Stored items from a collection
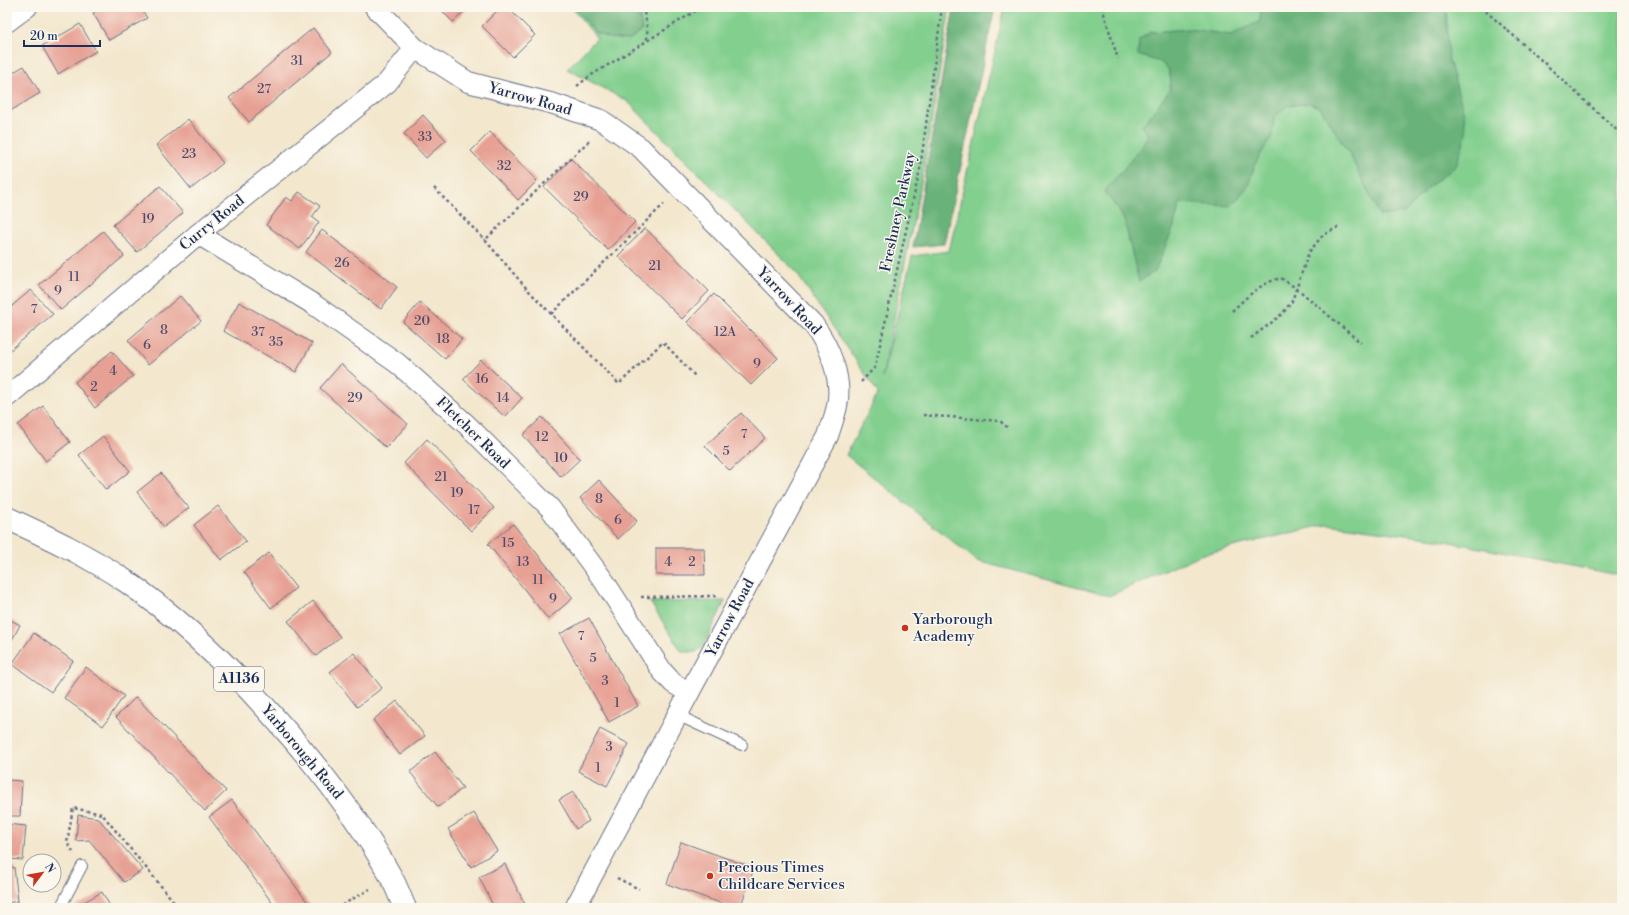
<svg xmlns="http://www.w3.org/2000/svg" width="1629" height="915" font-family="'Libre Bodoni',serif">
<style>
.green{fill:#82cf8e;stroke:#4e7f76}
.forest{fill:#69b279;stroke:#42706c}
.building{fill:#e7a194}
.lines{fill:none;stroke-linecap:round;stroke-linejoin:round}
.lane-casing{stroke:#676f85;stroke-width:12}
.street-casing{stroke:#676f85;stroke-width:22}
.primary-casing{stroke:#676f85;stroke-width:24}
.path{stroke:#676f85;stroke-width:2.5;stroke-dasharray:3 3;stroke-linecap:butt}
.lane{stroke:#fff;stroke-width:10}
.street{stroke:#fff;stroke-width:20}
.primary{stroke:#fff;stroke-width:22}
.poi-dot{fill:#c8321e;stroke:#fbf7ec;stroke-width:1.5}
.labels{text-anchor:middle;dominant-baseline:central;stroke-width:3;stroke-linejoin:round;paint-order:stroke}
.number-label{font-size:13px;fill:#4e4c6c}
.shield{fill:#fbf7ec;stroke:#5e6b89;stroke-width:1}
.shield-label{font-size:14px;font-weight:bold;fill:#1b2f5e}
.street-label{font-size:15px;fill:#1b2f5e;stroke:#fbf7ec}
.poi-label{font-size:15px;fill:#1b2f5e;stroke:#fbf7ec;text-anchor:start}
</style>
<rect width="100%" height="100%" fill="#fbf7ec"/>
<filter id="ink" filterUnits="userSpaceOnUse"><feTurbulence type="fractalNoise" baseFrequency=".025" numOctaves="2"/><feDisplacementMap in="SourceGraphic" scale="8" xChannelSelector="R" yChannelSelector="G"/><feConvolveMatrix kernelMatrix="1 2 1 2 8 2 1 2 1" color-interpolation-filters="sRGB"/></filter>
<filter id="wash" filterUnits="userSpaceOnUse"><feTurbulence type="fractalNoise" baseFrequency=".012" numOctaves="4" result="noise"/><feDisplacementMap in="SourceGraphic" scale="16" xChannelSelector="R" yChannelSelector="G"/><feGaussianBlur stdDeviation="0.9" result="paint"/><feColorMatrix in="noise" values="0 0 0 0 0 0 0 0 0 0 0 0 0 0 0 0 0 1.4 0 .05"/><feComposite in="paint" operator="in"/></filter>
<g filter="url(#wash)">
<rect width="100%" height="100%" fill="#f3e7cd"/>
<!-- green -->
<g class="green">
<polygon points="571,7 574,7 595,32 642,31 638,7 950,7 922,178 882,378 912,256 949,251 1005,7 1622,7 1622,576 1435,539 1327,524 1200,555 1109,596 977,561 846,455 878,393 795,271 627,101 567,69 597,38"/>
<polygon points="725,601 703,647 696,652 682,652 650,602"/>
</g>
<!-- forest -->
<g class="forest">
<polygon points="574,7 638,7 642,31 629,40 608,38 595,32"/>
<polygon points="954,7 995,7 944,244 913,247"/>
<path d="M1261,7H1446L1449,60L1464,114L1466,134L1456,166L1430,186L1404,213L1380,216L1350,155L1320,107L1308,103L1287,106L1274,117L1272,136L1256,162L1248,186L1231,206L1180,203L1174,226L1155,271L1139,282L1124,220L1118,209L1104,192C1119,173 1136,157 1148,135L1142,126L1169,91L1171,81L1168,68L1160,62L1138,55L1139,40L1150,32L1189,29L1231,35L1260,21Z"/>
</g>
<g id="blocks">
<!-- building -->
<g class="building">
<polygon points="103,7 140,7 147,18 109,40 93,13"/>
<polygon points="438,7 469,7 453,22"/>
<polygon points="501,7 507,7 535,35 513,57 482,26"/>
<polygon points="80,24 96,51 58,74 42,46"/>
<polygon points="313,28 332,52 249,122 229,98"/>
<polygon points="24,66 40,93 7,113 7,76"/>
<polygon points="423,115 446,140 426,158 404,134"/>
<polygon points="188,119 223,163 191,189 156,145"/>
<polygon points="490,132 537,181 518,200 471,151"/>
<polygon points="571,159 635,222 608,250 544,187"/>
<polygon points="160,186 183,213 137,252 113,225"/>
<polygon points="299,192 320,206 312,217 319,222 300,249 266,225 286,197 292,201"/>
<polygon points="645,228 709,291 682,319 618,256"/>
<polygon points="322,230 397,287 381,309 306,252"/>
<polygon points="103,231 124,256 61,310 39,285"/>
<polygon points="31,290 53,314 7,353 7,310"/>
<polygon points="714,294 778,358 751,385 687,322"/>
<polygon points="180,296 201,321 148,365 128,340"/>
<polygon points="239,302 312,343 296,372 223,331"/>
<polygon points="420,302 462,339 445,359 403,322"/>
<polygon points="112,351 133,376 95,408 75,382"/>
<polygon points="481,360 522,398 505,417 463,379"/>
<polygon points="341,364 408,424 386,448 320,388"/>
<polygon points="43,406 70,442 46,461 18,425"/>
<polygon points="741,413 765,438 730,471 705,446"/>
<polygon points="542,417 580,459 561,477 523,435"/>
<polygon points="103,436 130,471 106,490 79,455"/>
<polygon points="427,439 494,508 471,531 404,463"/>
<polygon points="161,473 189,508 164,527 137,492"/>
<polygon points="599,480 637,521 618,539 580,498"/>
<polygon points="218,506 246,541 221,560 194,525"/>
<polygon points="513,524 573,598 548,619 488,544"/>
<polygon points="656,548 704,548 705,575 656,575"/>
<polygon points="269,553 296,588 271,608 244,572"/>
<polygon points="313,601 340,637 316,656 288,621"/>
<polygon points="7,618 20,625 7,649"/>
<polygon points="589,618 638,706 609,722 560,634"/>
<polygon points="34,633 73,661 51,692 12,664"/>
<polygon points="354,653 382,688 357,707 330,672"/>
<polygon points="86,667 124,696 103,726 64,698"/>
<polygon points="136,697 226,791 205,811 116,717"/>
<polygon points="397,701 425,736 400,755 373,720"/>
<polygon points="600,729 629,744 607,786 578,771"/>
<polygon points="435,752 463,788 438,807 410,772"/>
<polygon points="7,780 22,781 20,816 7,816"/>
<polygon points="573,792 589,821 576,829 559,800"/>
<polygon points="232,800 302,895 312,908 276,908 237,855 209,817"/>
<polygon points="474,813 497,851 471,867 448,829"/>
<polygon points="78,815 98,818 143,870 124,882 89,840 76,841"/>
<polygon points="7,824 26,826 23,860 7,859"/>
<polygon points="681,842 754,868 740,908 734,908 667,884"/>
<polygon points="505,864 514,883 527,908 494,908 488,895 479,877"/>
<polygon points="14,867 18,901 7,903 7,868"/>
<polygon points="102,892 111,908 73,908"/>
</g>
</g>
</g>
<g filter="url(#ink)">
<use href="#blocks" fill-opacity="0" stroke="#676f85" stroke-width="1"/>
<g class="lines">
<!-- lane casing -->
<g class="lane-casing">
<g id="lane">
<polyline points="677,715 742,745"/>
<polyline points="60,908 82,866"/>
</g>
</g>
<!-- street casing -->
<g class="street-casing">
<g id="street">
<path d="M375,7L415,48L468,82L554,104L601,120L641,148L813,324C829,346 843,378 837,406C835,416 831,426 828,436L689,693L575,908"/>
<polyline points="7,22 27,7"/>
<polyline points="198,234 313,304 397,363 466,424 550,508 604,581 662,671 673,683 689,693"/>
<polyline points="7,397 198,234 387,83 415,48"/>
</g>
</g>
<!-- primary casing -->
<g class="primary-casing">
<path id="primary" d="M7,518C48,537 89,556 127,582C182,620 228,665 272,715C316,764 358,817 390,875C396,885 400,897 405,908"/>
</g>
<!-- path -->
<g class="path">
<path d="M642,7C646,17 649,31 646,42"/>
<polyline points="1102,7 1118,59"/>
<polyline points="1481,7 1541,60 1622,135"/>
<polyline points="577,86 590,76 702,7"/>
<polyline points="589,141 485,240 527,289 619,384 663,342 696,377"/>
<polyline points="434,188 485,240"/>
<path d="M1232,311C1247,297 1260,283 1281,278L1300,291L1361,343"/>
<polyline points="551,314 664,204"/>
<polyline points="1251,338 1271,323 1283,313 1292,301 1309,252 1323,235 1338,227"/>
<polyline points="861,382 875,367 920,169 942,7"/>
<polyline points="923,415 1000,421 1007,427"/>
<polyline points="641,597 716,596"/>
<polyline points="73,852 67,843 73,808 102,814 179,908"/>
<polyline points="617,878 639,889"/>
<polyline points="337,908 370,889"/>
</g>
<!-- lane -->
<use href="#lane" class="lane"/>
<!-- street -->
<use href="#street" class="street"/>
<!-- primary -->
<use href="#primary" class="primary"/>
</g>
</g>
<!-- markers -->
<g class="poi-dot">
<circle cx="905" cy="628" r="4"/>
<circle cx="710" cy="876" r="4"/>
</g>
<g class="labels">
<!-- number labels -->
<g class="number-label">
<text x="297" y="61">31</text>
<text x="264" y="89">27</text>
<text x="425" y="137">33</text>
<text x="189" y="154">23</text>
<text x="504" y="166">32</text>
<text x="581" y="197">29</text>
<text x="148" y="219">19</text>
<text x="342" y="263">26</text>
<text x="655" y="266">21</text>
<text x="74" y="277">11</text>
<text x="58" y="291">9</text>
<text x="34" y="309">7</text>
<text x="422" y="321">20</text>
<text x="164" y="330">8</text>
<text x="258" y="332">37</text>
<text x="725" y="332">12A</text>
<text x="443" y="339">18</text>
<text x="276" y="342">35</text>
<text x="147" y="345">6</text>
<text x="757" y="364">9</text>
<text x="113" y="371">4</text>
<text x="482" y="379">16</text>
<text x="94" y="387">2</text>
<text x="355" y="398">29</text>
<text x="503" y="398">14</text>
<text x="744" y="434">7</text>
<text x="542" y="437">12</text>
<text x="726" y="451">5</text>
<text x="561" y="458">10</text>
<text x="441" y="477">21</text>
<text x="457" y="493">19</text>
<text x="599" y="499">8</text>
<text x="474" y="510">17</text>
<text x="618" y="520">6</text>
<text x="508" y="543">15</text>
<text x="523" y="562">13</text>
<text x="668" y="562">4</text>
<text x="692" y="562">2</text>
<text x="538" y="580">11</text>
<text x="553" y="599">9</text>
<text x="581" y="636">7</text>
<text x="593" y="658">5</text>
<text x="605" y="681">3</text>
<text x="617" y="703">1</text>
<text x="609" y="747">3</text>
<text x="598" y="768">1</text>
</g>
<!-- shield labels -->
<rect class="shield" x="214" y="667" width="50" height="24" rx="3"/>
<g class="shield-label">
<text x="239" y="679">A1136</text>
</g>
<!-- street labels -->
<g class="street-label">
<text transform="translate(530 99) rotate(16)">Yarrow Road</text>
<text transform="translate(898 212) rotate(-78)">Freshney Parkway</text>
<text transform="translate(212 223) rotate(-39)">Curry Road</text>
<text transform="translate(789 301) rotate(47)">Yarrow Road</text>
<text transform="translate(473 433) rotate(44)">Fletcher Road</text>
<text transform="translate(730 618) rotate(-62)">Yarrow Road</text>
<text transform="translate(302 752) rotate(50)">Yarborough Road</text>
</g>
<!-- poi labels -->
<g class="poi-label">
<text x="913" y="619">Yarborough<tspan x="913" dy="17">Academy</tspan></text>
<text x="718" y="867">Precious Times<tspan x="718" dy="17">Childcare Services</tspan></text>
</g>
</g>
<!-- margin -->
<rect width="1629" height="915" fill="none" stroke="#fbf7ec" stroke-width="24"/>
<!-- north arrow -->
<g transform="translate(42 873) rotate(58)"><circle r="19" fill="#fbf7ec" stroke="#a1a7b3"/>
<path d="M0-3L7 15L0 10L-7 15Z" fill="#c8321e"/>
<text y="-6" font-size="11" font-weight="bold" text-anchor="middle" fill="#1b2f5e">N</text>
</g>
<!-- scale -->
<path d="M24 40v6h76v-6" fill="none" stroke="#1b2f5e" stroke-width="2"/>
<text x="30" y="40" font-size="12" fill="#1b2f5e" stroke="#fbf7ec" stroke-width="3" paint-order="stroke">20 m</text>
</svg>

▶ Activity: Reproduce each line from the records that contains the word "feTurbulence".

▶ Answer to this exercise:
<filter id="ink" filterUnits="userSpaceOnUse"><feTurbulence type="fractalNoise" baseFrequency=".025" numOctaves="2"/><feDisplacementMap in="SourceGraphic" scale="8" xChannelSelector="R" yChannelSelector="G"/><feConvolveMatrix kernelMatrix="1 2 1 2 8 2 1 2 1" color-interpolation-filters="sRGB"/></filter>
<filter id="wash" filterUnits="userSpaceOnUse"><feTurbulence type="fractalNoise" baseFrequency=".012" numOctaves="4" result="noise"/><feDisplacementMap in="SourceGraphic" scale="16" xChannelSelector="R" yChannelSelector="G"/><feGaussianBlur stdDeviation="0.9" result="paint"/><feColorMatrix in="noise" values="0 0 0 0 0 0 0 0 0 0 0 0 0 0 0 0 0 1.4 0 .05"/><feComposite in="paint" operator="in"/></filter>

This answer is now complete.